*Dataset entries*:

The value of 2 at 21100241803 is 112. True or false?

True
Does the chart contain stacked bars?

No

* * *

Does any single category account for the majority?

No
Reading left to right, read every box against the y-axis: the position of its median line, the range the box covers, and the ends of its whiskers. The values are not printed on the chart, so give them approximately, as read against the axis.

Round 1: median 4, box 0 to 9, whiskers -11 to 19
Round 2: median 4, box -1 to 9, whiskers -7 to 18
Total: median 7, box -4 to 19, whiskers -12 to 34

*Action item*:
Return, verbatim, the lines from the one containing "Round 1: median" through the one containing "Total: median 7, box", both included.

*Response*:
Round 1: median 4, box 0 to 9, whiskers -11 to 19
Round 2: median 4, box -1 to 9, whiskers -7 to 18
Total: median 7, box -4 to 19, whiskers -12 to 34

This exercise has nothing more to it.